:: Your goal ::
Pull every line holding the word "poste" out of the data and copy it.

:: Data for the task ::
----------

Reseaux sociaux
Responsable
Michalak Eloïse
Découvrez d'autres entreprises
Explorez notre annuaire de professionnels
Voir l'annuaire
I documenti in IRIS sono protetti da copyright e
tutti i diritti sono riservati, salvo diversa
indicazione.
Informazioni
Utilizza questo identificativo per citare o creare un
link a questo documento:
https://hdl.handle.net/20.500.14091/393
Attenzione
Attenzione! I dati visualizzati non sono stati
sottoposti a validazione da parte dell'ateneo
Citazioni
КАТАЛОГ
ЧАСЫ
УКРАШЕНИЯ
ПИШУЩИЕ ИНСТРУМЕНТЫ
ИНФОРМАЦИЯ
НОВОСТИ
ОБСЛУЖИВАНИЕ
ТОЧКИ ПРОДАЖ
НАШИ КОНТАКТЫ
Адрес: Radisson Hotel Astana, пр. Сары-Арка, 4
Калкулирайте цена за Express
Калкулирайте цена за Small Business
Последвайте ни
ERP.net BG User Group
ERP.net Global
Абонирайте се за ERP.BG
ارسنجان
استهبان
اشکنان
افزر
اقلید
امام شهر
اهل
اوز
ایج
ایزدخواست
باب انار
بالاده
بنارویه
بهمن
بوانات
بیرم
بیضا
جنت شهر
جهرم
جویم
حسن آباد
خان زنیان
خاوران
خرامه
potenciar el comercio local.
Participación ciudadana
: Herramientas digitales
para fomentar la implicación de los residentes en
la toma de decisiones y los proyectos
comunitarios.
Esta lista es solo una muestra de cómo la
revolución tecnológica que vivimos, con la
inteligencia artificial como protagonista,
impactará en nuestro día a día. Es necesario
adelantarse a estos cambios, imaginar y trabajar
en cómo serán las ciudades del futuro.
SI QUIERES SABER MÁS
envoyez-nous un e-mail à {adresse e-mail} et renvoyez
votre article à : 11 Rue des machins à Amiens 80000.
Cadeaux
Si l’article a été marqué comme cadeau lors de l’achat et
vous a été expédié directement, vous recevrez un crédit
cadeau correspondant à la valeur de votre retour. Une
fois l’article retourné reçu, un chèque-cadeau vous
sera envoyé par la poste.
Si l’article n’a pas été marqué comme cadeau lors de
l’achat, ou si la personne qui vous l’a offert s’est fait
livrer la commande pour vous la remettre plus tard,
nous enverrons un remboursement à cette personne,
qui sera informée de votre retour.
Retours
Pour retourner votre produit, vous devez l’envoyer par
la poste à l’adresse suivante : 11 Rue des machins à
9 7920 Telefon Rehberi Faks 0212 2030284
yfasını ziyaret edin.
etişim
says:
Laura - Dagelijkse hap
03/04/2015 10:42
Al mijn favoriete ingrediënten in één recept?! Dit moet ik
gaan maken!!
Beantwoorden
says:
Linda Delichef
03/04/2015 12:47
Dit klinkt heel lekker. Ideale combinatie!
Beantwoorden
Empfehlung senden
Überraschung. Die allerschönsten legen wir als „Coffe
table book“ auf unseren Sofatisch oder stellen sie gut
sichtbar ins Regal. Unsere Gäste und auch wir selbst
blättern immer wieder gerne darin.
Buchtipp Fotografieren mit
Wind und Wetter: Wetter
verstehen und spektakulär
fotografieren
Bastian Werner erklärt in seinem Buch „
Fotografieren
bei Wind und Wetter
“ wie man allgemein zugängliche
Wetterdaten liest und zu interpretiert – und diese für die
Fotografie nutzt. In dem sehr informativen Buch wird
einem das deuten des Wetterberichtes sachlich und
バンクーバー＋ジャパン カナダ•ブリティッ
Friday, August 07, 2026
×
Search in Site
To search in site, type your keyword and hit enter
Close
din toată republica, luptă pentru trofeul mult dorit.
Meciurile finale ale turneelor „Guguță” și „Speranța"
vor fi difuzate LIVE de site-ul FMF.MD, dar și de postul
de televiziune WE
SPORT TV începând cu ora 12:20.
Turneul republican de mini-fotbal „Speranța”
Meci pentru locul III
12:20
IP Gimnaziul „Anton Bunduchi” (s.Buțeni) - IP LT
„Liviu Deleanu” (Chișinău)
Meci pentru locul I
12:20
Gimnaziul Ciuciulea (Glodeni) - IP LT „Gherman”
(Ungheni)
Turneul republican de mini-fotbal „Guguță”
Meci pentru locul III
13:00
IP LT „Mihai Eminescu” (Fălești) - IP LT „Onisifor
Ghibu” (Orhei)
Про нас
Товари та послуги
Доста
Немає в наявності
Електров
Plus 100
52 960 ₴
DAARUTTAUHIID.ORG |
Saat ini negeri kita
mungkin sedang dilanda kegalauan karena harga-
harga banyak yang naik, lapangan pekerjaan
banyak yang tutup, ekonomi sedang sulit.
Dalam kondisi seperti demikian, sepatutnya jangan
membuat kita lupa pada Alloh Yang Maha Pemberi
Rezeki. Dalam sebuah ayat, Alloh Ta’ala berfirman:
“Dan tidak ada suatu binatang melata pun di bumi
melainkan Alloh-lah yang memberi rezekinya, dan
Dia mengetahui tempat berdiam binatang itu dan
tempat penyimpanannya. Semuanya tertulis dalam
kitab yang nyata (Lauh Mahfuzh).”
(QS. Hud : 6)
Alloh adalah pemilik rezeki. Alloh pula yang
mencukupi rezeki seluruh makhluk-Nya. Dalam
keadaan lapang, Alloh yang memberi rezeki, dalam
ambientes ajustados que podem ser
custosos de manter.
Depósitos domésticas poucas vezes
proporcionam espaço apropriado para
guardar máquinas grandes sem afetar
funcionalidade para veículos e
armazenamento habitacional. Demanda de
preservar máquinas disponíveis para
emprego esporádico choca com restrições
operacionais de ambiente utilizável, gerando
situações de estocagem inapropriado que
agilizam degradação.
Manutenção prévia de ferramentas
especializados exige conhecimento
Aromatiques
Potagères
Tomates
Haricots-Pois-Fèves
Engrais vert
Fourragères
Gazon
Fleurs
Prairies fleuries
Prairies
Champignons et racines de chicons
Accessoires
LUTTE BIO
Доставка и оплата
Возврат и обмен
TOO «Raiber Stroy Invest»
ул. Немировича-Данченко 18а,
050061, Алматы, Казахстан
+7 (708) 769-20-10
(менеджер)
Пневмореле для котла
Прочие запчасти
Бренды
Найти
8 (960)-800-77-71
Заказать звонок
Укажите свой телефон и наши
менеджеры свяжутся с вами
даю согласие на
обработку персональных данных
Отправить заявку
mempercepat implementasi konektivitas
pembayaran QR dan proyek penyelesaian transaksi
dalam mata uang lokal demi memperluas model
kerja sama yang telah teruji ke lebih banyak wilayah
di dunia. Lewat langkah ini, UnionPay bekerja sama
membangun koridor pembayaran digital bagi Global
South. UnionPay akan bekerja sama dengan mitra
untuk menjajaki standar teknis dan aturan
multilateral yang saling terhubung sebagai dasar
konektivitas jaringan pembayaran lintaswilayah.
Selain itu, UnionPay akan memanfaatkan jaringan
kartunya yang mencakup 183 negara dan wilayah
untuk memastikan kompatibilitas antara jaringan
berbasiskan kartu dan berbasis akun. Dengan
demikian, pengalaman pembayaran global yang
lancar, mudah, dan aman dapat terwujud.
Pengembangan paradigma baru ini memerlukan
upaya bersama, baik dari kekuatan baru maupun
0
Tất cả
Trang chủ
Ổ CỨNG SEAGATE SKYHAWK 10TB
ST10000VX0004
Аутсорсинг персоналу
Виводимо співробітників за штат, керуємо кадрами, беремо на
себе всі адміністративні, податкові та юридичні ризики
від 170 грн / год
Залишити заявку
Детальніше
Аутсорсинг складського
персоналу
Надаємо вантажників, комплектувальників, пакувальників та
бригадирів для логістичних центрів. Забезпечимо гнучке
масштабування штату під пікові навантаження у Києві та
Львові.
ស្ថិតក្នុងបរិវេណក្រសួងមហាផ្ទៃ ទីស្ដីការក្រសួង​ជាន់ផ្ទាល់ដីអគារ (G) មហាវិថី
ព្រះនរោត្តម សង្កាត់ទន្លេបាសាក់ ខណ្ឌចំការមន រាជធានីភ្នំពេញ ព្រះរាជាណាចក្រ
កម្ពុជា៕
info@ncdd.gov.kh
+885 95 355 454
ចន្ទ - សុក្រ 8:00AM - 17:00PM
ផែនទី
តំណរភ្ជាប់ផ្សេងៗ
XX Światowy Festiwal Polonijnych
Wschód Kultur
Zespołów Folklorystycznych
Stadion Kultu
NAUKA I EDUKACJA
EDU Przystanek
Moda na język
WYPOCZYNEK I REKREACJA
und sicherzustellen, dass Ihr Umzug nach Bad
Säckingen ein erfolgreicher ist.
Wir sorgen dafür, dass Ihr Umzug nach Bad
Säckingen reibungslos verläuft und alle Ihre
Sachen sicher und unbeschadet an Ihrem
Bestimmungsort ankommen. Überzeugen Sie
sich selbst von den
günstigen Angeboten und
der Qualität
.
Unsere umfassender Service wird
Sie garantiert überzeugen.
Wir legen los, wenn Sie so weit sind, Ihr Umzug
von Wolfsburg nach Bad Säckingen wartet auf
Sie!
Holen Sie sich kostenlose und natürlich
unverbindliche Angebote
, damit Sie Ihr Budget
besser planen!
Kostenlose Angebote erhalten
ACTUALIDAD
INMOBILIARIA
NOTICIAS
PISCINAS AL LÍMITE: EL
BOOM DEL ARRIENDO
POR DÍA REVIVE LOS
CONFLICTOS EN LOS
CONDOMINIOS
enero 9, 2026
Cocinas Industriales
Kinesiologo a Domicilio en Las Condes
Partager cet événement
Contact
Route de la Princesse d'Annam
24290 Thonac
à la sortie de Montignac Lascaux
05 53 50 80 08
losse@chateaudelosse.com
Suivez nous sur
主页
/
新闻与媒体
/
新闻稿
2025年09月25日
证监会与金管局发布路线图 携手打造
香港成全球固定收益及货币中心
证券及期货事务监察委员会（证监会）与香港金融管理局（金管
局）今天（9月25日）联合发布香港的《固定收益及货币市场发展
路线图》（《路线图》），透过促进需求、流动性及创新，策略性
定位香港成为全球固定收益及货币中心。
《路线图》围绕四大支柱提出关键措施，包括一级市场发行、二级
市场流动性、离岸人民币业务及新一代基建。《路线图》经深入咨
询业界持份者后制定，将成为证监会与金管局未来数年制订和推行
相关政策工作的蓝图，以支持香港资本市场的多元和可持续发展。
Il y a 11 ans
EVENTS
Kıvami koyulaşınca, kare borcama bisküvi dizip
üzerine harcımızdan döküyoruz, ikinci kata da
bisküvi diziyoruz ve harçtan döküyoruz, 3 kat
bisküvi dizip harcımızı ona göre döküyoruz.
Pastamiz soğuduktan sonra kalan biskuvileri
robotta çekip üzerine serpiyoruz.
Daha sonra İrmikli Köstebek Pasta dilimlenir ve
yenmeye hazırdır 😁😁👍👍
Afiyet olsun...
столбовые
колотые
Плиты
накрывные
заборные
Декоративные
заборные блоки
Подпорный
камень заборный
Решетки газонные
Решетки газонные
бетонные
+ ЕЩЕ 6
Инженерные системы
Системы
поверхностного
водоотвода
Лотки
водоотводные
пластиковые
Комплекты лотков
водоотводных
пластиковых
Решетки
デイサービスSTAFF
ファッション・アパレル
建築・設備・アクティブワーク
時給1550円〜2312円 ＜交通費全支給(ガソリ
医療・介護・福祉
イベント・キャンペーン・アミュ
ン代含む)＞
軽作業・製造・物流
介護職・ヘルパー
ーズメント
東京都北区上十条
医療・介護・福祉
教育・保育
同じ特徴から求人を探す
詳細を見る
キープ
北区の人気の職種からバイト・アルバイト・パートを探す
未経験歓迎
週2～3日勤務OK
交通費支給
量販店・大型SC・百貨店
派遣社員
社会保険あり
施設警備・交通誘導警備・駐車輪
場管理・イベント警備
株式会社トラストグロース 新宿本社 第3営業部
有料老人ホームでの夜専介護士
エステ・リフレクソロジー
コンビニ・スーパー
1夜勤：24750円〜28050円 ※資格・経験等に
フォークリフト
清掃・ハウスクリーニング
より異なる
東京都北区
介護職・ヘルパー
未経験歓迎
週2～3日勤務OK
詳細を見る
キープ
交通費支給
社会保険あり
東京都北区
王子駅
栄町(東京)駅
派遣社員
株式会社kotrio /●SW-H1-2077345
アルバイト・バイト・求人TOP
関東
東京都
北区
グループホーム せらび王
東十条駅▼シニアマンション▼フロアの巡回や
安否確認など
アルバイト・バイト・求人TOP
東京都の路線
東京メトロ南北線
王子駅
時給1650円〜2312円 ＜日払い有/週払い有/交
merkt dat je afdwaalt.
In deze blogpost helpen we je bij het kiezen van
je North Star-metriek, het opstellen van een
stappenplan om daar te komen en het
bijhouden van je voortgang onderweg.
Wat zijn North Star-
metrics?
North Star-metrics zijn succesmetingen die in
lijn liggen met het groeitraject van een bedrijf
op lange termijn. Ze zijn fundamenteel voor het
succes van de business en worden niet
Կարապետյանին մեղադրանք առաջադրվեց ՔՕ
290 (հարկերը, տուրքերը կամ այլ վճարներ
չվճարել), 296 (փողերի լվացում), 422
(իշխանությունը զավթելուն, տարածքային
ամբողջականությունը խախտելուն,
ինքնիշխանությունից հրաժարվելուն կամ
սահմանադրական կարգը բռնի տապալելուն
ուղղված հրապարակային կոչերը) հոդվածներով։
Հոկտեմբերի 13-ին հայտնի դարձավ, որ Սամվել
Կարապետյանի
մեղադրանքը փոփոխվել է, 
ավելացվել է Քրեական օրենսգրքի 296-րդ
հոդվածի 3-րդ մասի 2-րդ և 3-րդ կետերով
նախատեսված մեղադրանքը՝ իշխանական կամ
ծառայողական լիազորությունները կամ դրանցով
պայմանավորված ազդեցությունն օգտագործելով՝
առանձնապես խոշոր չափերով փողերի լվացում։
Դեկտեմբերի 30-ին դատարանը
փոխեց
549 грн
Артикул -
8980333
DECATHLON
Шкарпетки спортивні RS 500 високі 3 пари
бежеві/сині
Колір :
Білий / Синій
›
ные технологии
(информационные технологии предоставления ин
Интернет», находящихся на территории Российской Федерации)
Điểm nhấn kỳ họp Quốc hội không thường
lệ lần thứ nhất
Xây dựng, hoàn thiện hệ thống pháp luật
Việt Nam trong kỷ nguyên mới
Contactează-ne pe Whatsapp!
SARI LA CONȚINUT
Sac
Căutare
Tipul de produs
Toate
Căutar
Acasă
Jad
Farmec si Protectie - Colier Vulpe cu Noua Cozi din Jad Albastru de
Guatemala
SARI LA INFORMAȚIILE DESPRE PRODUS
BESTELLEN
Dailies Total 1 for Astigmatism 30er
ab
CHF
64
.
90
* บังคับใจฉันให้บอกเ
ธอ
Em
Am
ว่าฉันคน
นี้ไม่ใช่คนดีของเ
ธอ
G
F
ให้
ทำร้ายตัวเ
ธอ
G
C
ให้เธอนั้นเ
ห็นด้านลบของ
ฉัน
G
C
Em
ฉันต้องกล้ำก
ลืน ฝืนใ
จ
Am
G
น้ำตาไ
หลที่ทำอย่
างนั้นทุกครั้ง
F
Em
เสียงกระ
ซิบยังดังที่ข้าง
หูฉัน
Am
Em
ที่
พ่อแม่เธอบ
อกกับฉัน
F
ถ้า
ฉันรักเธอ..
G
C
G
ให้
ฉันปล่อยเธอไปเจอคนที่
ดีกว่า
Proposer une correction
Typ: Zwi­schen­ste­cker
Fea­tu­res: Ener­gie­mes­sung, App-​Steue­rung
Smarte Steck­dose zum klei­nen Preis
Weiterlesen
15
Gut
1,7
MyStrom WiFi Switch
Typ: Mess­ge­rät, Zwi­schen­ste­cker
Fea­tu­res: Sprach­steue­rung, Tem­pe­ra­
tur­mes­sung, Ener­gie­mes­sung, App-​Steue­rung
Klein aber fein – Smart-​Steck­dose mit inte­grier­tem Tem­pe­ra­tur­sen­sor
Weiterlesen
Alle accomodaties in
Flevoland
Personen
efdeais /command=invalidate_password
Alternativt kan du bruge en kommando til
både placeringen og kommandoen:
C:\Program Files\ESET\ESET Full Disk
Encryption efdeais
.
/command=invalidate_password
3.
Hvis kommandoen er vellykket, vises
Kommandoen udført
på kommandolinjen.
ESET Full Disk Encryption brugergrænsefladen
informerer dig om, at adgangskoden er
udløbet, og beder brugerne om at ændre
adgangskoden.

----------

:: Task output ::
sera envoyé par la poste.
la poste à l’adresse suivante : 11 Rue des machins à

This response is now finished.